(Page-level text extractions)
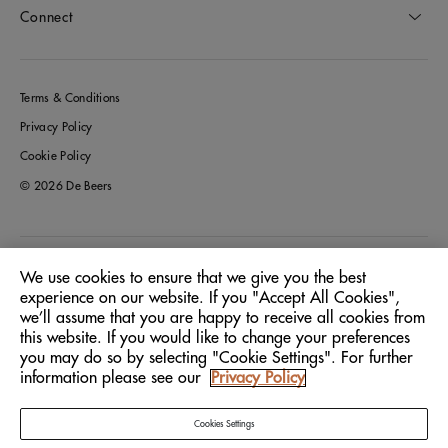
Connect
Terms & Conditions
Privacy Policy
Cookie Policy
© 2026 De Beers
Italy
Location:
We use cookies to ensure that we give you the best
experience on our website. If you "Accept All Cookies",
we’ll assume that you are happy to receive all cookies from
English
Language:
this website. If you would like to change your preferences
you may do so by selecting "Cookie Settings". For further
information please see our
Privacy Policy
Cookies Settings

--- Problem statement ---
What lines hold the string "that"? Pick them out of the data.

--- Solution ---
We use cookies to ensure that we give you the best
we’ll assume that you are happy to receive all cookies from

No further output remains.